The younger crowd’s interest in politics extends to the polling process itself.

YouthNoise, a nonpartisan, nonprofit social networking site, will be posting cell-phone video interviews in which volunteers will ask voters if they felt the polling process was legitimate and what the most important issues in the election are, said Vijay Chattha, from Veeker, the company whose mobile phone video technology will be used.

Other youth political groups say they have embraced technology as a key outreach method.

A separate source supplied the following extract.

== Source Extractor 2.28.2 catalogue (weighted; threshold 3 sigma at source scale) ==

Appealing to voters online
The National College Republican Committee has groups on popular social networking sites such as Facebook.com and MySpace.com. And Rock the Vote’s Reimer said his group has teamed up with Facebook.com in the same way it has collaborated with MTV in the past. The Rock the Vote-sponsored group on the Web site has over 15,000 members and is climbing at a rate of almost 1,000 members a day, he said.

Reimer said the surest way to get people to vote is to register them.

“2004 was our first year of really pushing online voter registration,” he said. “We registered 1.2 million people just through our Web site, and it totally blew us away. We think the majority of young people still don’t know if you want to register to vote, you don’t have to go to the post office.”

Based on his studies on voter behavior, Green explains the typically lower voter turnout among young people because of their lack of experience.

“They’ve participated less often in elections and they might be more apprehensive about how and when to vote. They also tend to be a very mobile population, and registration laws make it harder for them to vote,” he said.